EDIT: Basically, if I write print(list(net.parameters()))
at the beginning of each epoch, I see that weights does never change, and for this reason loss and accuracy remain constant. Why weights are not changing?
EDIT2: also with another dataset, like digits of sklearn, the problem is exactly the same.
EDIT3: I see online that simple MLP like the one I am using, obtains good results on these datasets. I compared my training function with online notebooks, and the steps are the same.
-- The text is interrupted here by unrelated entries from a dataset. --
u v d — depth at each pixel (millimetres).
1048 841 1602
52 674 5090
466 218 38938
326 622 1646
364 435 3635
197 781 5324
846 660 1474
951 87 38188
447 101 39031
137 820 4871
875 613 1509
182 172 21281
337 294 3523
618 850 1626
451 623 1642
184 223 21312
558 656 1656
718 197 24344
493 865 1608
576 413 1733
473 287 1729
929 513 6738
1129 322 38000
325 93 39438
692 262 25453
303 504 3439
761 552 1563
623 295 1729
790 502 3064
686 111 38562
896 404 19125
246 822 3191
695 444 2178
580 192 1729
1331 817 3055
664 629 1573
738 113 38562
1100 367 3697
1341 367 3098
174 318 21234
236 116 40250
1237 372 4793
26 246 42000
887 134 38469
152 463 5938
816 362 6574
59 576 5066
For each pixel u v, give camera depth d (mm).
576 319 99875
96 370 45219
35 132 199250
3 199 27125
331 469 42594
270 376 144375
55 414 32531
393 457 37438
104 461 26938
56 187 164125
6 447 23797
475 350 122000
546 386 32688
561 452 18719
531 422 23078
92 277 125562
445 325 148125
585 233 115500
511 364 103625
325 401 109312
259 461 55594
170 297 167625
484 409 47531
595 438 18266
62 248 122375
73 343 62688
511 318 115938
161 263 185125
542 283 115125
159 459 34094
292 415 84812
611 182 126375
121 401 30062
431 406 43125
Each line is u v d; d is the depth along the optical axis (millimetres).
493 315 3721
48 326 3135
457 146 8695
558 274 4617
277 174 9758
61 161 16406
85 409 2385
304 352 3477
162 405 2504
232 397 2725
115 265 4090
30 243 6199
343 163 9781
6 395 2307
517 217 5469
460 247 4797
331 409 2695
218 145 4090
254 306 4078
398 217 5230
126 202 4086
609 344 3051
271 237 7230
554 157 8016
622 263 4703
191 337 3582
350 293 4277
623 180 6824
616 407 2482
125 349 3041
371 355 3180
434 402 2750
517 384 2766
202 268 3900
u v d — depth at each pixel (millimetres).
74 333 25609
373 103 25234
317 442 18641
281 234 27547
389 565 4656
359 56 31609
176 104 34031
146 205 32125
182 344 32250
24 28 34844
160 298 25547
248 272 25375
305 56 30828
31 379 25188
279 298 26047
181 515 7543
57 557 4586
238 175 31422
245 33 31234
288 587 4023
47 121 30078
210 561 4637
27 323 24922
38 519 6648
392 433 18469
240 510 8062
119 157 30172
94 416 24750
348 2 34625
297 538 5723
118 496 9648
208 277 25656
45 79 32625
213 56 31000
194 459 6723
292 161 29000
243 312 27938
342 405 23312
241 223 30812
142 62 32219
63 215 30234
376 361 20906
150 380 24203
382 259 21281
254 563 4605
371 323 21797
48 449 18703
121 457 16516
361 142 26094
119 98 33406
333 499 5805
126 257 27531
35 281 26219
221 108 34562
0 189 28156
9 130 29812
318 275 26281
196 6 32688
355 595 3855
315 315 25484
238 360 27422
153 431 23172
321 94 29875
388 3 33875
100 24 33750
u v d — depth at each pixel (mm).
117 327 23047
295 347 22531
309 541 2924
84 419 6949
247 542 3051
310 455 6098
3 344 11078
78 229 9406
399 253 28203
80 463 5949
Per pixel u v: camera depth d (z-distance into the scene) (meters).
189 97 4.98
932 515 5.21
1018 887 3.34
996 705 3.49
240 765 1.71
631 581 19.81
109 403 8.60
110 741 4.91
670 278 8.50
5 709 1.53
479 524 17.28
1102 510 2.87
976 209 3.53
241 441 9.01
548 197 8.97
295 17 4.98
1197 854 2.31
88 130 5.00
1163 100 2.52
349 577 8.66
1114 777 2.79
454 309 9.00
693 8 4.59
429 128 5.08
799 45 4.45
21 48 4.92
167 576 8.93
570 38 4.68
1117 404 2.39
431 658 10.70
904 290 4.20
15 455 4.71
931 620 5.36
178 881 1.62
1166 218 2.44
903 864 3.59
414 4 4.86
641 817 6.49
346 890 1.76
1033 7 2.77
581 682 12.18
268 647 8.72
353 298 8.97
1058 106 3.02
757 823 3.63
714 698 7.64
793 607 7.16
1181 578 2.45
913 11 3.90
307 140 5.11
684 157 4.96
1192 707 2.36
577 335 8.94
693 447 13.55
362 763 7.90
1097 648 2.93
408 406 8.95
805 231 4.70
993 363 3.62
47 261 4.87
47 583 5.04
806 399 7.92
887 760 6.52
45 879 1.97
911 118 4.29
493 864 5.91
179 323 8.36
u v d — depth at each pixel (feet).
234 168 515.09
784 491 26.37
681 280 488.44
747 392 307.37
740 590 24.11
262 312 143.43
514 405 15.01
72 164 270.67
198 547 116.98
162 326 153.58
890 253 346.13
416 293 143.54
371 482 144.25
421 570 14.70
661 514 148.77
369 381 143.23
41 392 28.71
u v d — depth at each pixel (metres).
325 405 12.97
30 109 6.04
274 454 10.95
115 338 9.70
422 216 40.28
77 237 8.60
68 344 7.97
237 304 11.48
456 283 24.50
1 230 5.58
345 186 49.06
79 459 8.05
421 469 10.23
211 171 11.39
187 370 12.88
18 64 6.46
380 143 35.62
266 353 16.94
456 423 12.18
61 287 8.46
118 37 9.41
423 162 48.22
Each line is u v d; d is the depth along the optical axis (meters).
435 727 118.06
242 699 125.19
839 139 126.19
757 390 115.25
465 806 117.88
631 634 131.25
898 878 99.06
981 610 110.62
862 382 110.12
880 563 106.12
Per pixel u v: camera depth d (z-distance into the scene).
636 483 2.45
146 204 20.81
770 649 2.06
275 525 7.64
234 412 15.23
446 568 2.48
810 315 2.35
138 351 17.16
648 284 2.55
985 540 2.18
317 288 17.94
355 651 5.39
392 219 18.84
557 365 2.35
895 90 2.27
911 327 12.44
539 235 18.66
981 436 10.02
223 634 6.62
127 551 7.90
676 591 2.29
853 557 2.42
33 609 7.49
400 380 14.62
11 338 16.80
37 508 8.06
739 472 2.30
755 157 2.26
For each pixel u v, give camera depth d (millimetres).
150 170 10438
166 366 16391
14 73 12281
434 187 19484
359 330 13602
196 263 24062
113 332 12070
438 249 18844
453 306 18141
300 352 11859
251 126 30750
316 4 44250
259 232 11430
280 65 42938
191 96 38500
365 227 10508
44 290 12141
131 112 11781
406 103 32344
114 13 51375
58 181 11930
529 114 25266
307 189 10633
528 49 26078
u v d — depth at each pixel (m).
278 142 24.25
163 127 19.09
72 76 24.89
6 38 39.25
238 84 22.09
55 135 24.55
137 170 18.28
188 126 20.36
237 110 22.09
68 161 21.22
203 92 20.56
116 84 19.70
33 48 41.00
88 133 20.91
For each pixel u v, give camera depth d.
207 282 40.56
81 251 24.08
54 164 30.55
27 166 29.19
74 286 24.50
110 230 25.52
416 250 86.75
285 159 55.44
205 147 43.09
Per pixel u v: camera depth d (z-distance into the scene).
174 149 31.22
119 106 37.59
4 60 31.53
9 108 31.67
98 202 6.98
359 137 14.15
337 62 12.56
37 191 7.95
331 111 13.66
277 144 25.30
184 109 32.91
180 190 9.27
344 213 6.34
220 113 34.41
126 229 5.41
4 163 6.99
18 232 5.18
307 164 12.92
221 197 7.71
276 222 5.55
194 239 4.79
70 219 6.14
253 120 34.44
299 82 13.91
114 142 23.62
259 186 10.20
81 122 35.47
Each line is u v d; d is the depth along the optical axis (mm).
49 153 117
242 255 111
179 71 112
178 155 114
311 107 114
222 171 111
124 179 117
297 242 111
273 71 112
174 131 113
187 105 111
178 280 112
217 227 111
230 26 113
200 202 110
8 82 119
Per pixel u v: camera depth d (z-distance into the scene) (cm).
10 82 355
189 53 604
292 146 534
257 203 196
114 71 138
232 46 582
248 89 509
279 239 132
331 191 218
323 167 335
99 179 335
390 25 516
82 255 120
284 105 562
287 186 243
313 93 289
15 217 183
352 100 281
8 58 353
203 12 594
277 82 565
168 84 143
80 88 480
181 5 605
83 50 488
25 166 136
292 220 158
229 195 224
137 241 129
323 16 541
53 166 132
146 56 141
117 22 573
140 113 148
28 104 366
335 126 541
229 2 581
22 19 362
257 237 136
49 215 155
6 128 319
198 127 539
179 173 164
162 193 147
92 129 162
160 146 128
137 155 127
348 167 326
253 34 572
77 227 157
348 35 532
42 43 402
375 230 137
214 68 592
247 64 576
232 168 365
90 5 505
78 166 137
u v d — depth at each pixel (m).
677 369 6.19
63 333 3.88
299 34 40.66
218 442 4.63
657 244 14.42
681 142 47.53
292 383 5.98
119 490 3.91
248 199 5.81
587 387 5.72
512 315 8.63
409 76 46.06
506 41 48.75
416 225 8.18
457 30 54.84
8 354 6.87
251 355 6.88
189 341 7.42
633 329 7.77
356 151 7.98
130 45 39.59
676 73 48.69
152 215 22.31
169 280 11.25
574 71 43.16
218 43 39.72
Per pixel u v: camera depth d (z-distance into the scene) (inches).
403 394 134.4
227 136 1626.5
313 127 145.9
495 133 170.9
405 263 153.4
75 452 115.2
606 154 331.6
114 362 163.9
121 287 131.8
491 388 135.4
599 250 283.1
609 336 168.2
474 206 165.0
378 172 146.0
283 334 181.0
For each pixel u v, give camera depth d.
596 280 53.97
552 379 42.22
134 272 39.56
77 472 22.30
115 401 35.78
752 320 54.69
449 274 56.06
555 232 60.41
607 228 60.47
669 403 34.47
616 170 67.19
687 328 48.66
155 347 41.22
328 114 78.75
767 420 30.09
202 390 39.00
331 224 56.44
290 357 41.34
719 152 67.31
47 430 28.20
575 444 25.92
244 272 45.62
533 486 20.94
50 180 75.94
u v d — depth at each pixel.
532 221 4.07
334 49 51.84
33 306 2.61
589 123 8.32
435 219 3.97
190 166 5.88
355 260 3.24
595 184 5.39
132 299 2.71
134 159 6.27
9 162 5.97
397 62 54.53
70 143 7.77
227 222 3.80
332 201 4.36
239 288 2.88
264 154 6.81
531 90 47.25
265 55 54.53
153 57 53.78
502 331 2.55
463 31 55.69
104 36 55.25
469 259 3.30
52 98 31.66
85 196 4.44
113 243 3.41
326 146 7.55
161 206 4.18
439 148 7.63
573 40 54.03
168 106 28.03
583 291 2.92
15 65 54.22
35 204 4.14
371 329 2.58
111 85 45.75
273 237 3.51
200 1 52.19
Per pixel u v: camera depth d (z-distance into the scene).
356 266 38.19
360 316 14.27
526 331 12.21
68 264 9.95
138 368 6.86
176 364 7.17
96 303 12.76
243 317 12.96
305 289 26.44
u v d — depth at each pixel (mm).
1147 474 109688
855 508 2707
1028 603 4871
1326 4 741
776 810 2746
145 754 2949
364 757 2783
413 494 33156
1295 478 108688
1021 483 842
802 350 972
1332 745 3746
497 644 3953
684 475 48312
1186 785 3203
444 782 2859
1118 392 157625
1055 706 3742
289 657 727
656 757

Moreover, my training function works on other datasets like MNIST. So I do not know where is the problem...
I solved... mistake was that I was calling again model = TextNN()
after instantiating the optimizer, so weights were not changing... So, every part was ok, apart from the optimizer that was working with another (unused) model.